Compiti:
a) Riassumi in due frasi l'articolo sulle opportunità di lavoro in provincia di Padova.
b) Secondo l'articolo sulle opportunità di lavoro a Padova, da quale anno il Sistema Informativo Excelsior intervista periodicamente le imprese?

Sezione di testo:
Patrizio Bertin (Confcommercio Padova): “Ottimi numeri, ma le opportunità ben difficilmente si tradurranno in posti veri perchè si fatica a trovare personale”
A maggio erano 7.020 e dunque sono ancora di più (esattamente 7.250) le opportunità di lavoro in provincia di Padova nel mese di giugno 2026. Se invece guardiamo al trimestre giugno – agosto le opportunità si assottigliano un po’: erano 21.630 nel trimestre precedente e a giugno sono 19.800.
Dunque le possibilità di lavoro tornano a crescere, seppur di poche unità, ma è un segnale che comunque il tessuto economico padovano tiene ed anzi, per certi aspetti, si consolida.
I dati che vengono riportati, come di consueto, sono quelli diffusi da Unioncamere – Ministero del Lavoro e delle Politiche Sociali, Sistema Informativo Excelsior che, in tutto il Paese, intervista periodicamente dal 2017 oltre centomila imprese con dipendenti sia del settore industriale che dei servizi e offre l’andamento delle possibilità nei diversi comparti.
La provincia di Padova si conferma “a forte trazione terziaria” con una percentuale del 60,8%, addirittura in aumento rispetto al 58,1% di maggio e al 59,1% di aprile. Dopo la crescita del mese precedente che l’aveva portata al 38,5%, scende invece la percentuale della manifattura che dal dato di maggio scende al 35,9% di giugno mentre continua la lenta discesa dell’agricoltura che dopo il boom di aprile (4,5%) ed il 3,4% di maggio perde una frazione di punto e si attesta al 3,3%.

Estratti del dataset:

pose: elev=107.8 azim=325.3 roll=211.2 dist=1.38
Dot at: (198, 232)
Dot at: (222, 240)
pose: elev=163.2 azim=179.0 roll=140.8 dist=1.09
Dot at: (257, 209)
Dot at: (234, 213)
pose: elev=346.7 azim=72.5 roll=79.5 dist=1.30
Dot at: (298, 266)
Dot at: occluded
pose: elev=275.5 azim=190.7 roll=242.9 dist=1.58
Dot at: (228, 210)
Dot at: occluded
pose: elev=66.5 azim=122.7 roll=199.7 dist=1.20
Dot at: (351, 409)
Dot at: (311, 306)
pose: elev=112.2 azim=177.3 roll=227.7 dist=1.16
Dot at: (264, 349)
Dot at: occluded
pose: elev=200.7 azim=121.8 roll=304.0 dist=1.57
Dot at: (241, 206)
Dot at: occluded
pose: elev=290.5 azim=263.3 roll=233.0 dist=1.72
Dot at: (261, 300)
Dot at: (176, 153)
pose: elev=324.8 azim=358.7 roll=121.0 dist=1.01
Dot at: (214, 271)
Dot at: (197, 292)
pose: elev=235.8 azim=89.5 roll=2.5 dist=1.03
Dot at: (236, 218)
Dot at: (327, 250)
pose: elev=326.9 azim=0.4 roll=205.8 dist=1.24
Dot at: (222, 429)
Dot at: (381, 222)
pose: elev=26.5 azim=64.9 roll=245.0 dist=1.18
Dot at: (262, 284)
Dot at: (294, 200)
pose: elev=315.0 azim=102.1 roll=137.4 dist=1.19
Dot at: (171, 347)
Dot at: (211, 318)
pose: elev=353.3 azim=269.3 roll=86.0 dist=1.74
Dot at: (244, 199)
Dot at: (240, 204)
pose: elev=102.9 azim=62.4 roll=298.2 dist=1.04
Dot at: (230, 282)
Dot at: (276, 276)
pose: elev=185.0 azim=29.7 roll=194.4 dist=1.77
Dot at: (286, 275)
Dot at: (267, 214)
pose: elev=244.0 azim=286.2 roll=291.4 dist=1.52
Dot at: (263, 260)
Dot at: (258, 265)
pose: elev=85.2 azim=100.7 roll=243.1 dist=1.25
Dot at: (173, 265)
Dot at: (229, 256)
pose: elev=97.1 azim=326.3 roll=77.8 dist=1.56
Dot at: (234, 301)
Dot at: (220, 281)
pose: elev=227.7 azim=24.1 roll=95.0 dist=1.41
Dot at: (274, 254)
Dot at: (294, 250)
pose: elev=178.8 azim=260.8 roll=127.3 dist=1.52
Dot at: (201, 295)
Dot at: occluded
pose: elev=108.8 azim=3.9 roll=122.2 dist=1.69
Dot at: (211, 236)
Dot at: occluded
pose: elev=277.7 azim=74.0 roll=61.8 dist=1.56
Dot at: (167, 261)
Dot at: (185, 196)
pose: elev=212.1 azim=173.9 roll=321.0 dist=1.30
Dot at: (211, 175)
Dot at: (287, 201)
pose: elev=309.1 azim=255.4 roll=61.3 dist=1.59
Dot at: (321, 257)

Soluzioni per compito:
a) A giugno 2026 le opportunità di lavoro in provincia di Padova salgono a 7.250 dalle 7.020 di maggio, mentre nel trimestre giugno–agosto scendono a 19.800 dalle 21.630 del trimestre precedente, secondo i dati del Sistema Informativo Excelsior di Unioncamere e del Ministero del Lavoro e delle Politiche Sociali. La provincia si conferma a forte trazione terziaria con il 60,8%, mentre la manifattura scende al 35,9% e l'agricoltura si attesta al 3,3%.

b) Dal 2017.